- Directed by: Jean Boyer
- Written by: Jean Boyer
- Based on: Mother Love by André Birabeau
- Produced by: Robert Aisner
- Starring: Michel Simon; Arletty; Gabrielle Dorziat;
- Cinematography: Victor Arménise
- Edited by: André Versein
- Music by: Georges Van Parys
- Production company: Héraut Film
- Distributed by: Compagnie Universelle Cinématographique
- Release date: 3 November 1938;
- Running time: 85 minutes
- Country: France
- Language: French

= Mother Love (1938 film) =

1938 film

Mother Love (French: La chaleur du sein) is a 1938 French comedy drama film directed by Jean Boyer and starring Michel Simon, Arletty and Gabrielle Dorziat. It was based on a play by André Birabeau.

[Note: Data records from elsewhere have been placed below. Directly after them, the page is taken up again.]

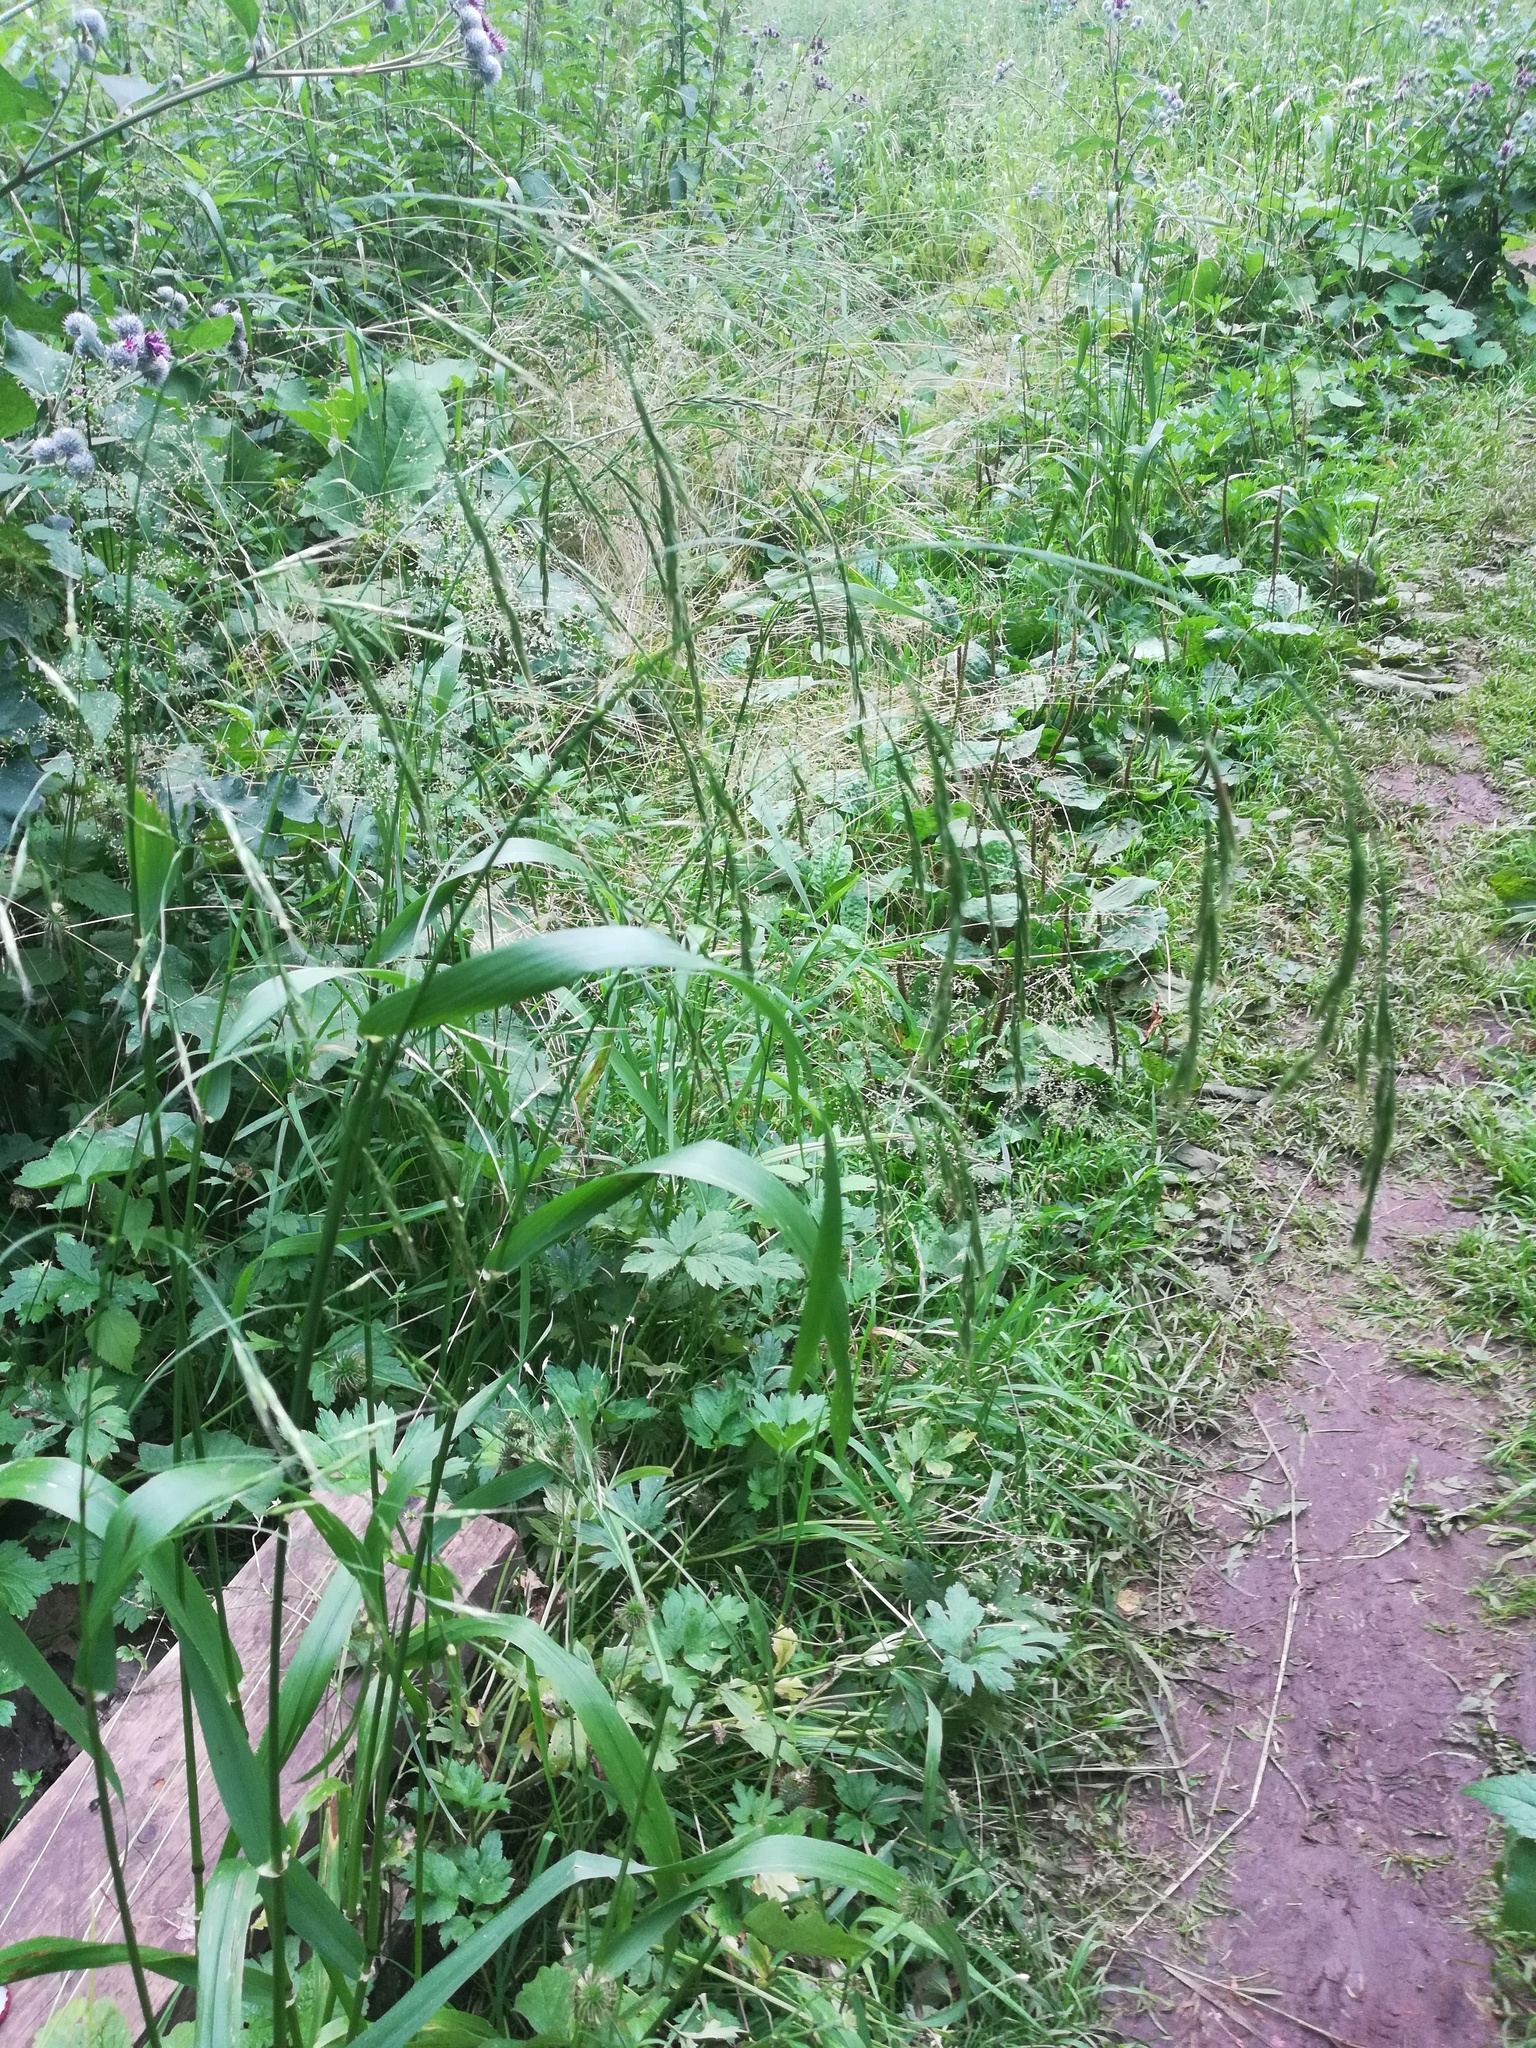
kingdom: Plantae
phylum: Tracheophyta
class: Liliopsida
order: Poales
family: Poaceae
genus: Lolium
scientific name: Lolium giganteum
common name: Giant fescue
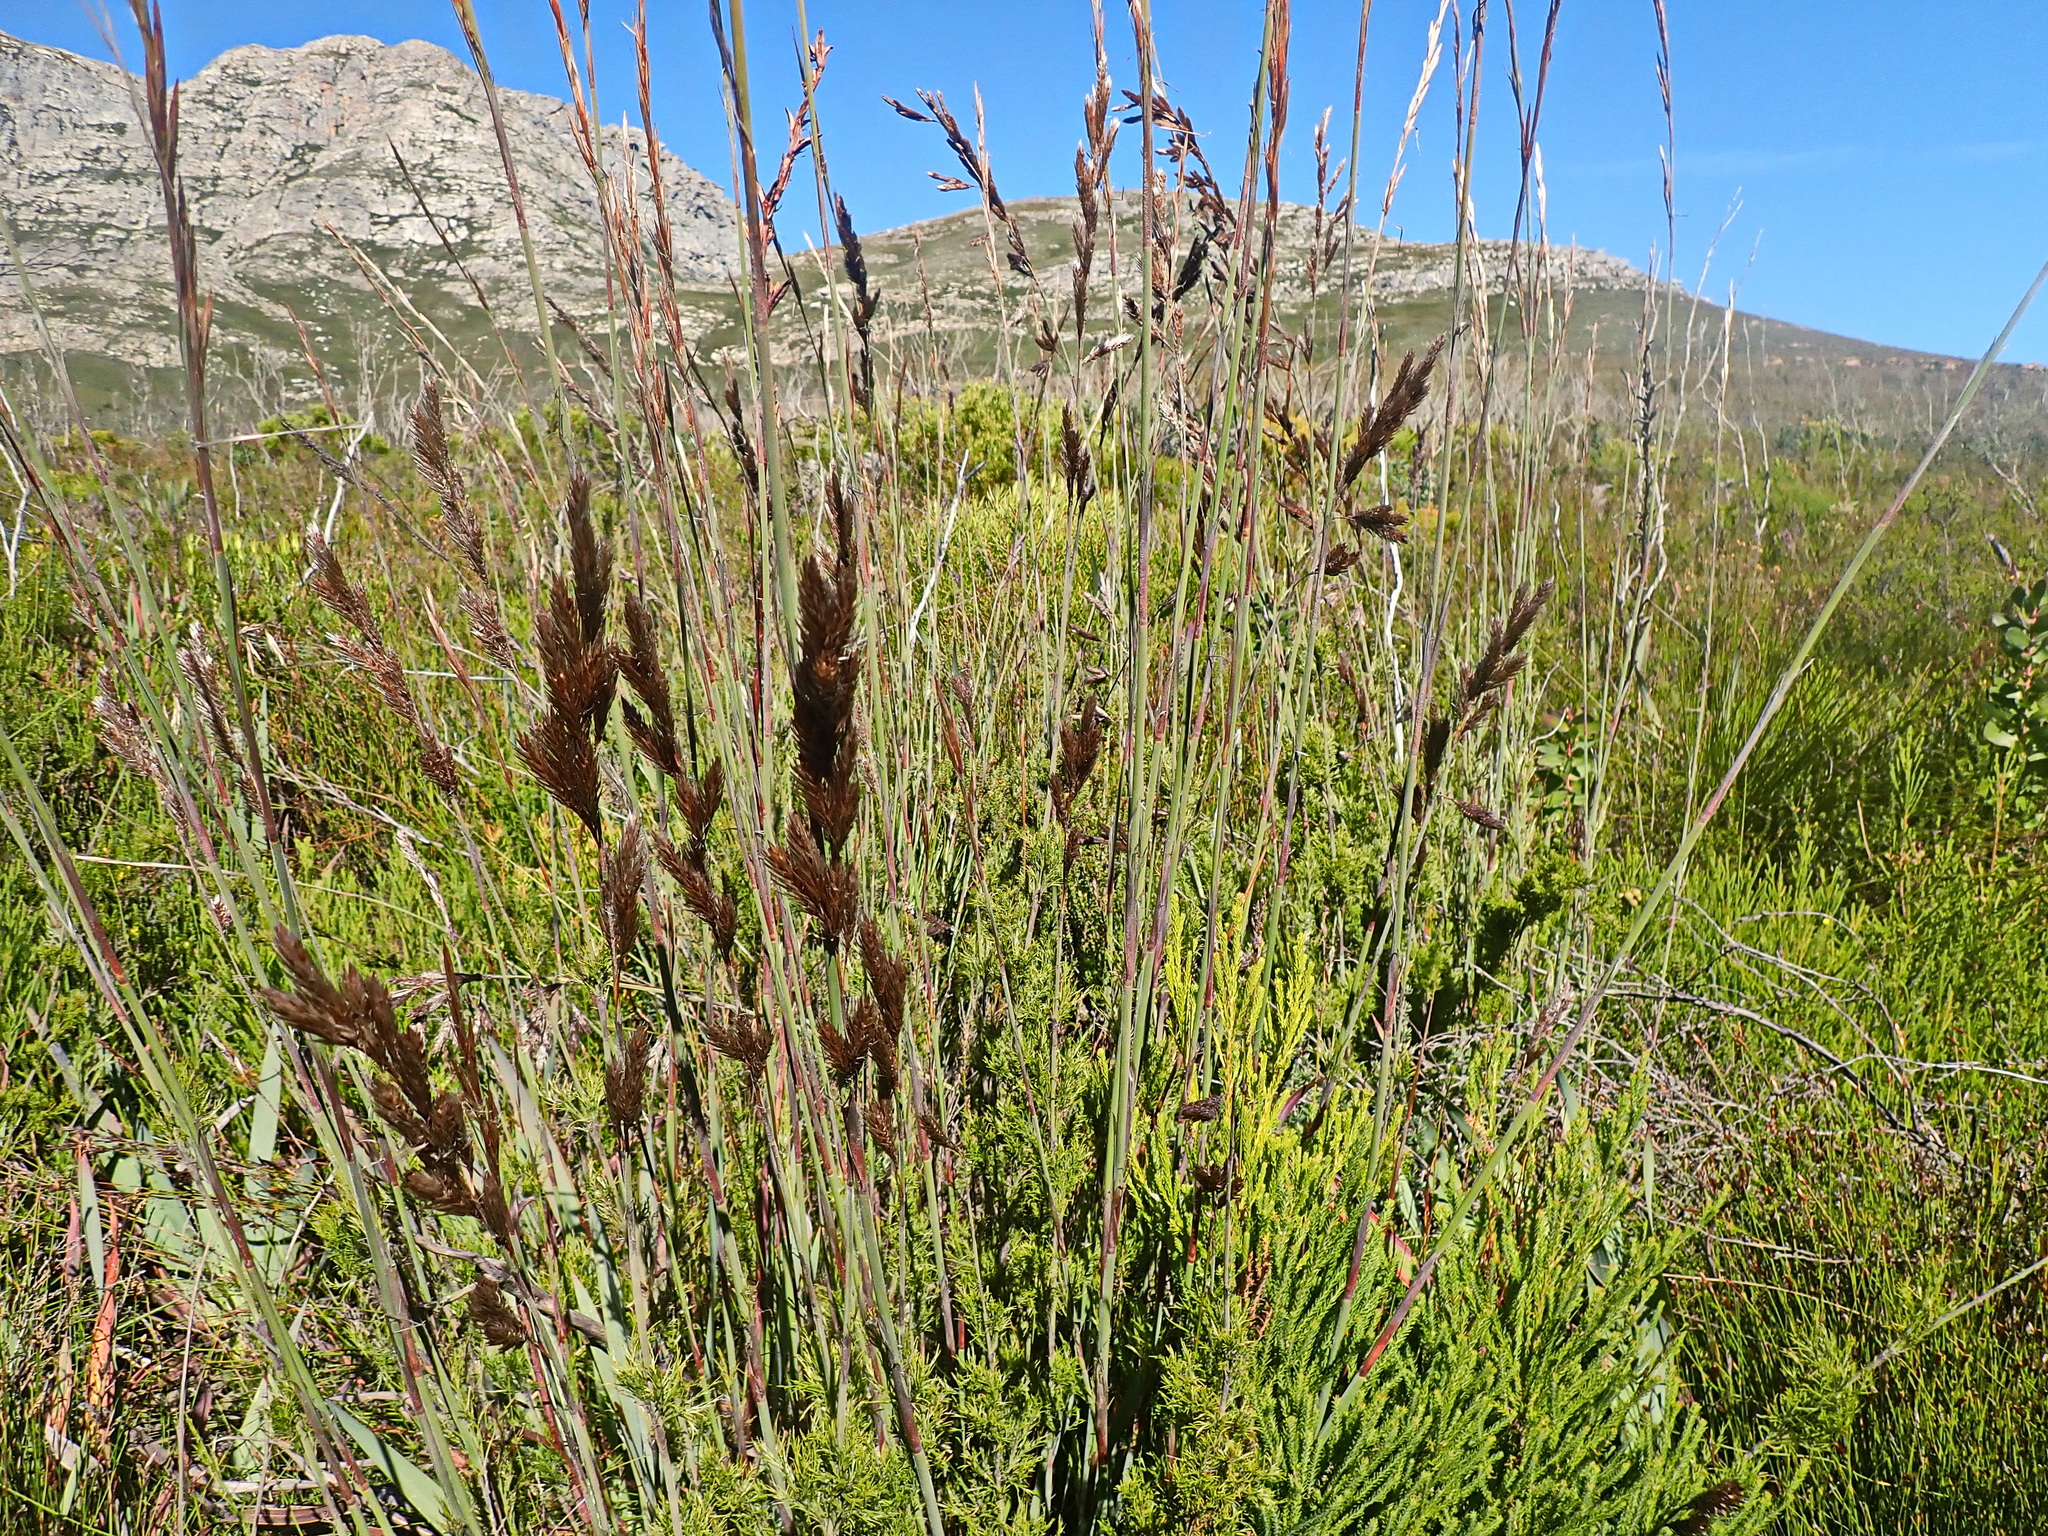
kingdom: Plantae
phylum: Tracheophyta
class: Liliopsida
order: Poales
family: Restionaceae
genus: Thamnochortus
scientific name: Thamnochortus cinereus
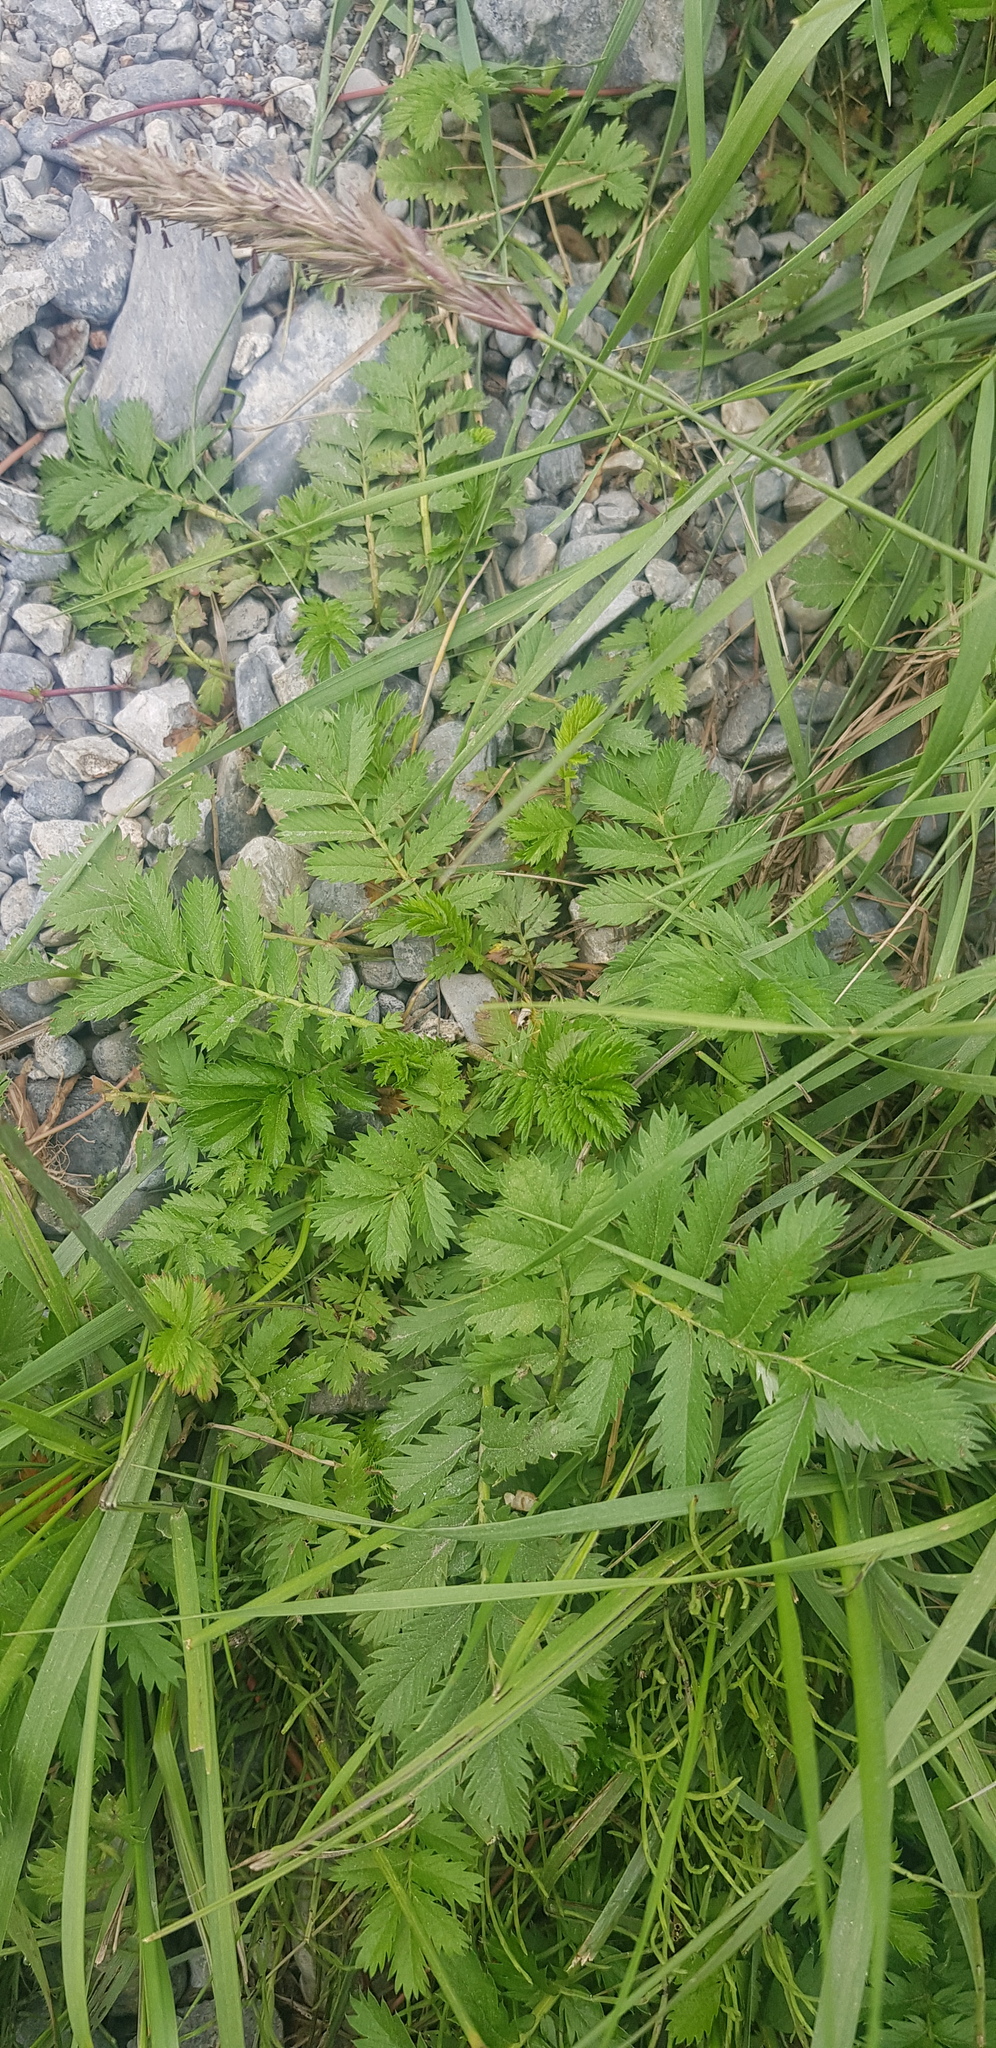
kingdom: Plantae
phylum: Tracheophyta
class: Magnoliopsida
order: Rosales
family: Rosaceae
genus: Argentina
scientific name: Argentina anserina
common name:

It was shot at Pathe's Francoeur Studios in Paris. The film's sets were designed by the art director Jacques Colombier.

==Synopsis==
The eighteen-year-old son of a celebrated, widowed archaeologist attempts to commit suicide while his father is away on an expedition in Egypt due to being spurned by a cabaret performer. His three prospective stepmothers all gather at his bedside, each demonstrating a possessive attitude.

==Cast==
- Michel Simon as Michel Quercy
- Arletty as Bernadette Mezin
- Gabrielle Dorziat as Adrienne
- Pierre Larquey as Raoul Dalaciaud - le patron de Gilbert
- Jean Pâqui as Gilbert Quercy
- Jeanne Lion as Mathilde
- Jane Loury as Augustine
- Monique Joyce as Joan Bouvreuil
- Gisèle Préville as La jeune fille
- Andrée Prévot as La jolie passagère
- Henri Vilbert as Le barman du paquebot
- François Périer as Batilly
- Marguerite Moreno as L'Américaine sur le paquebot

== Bibliography ==
- Dayna Oscherwitz & MaryEllen Higgins. The A to Z of French Cinema. Scarecrow Press, 2009.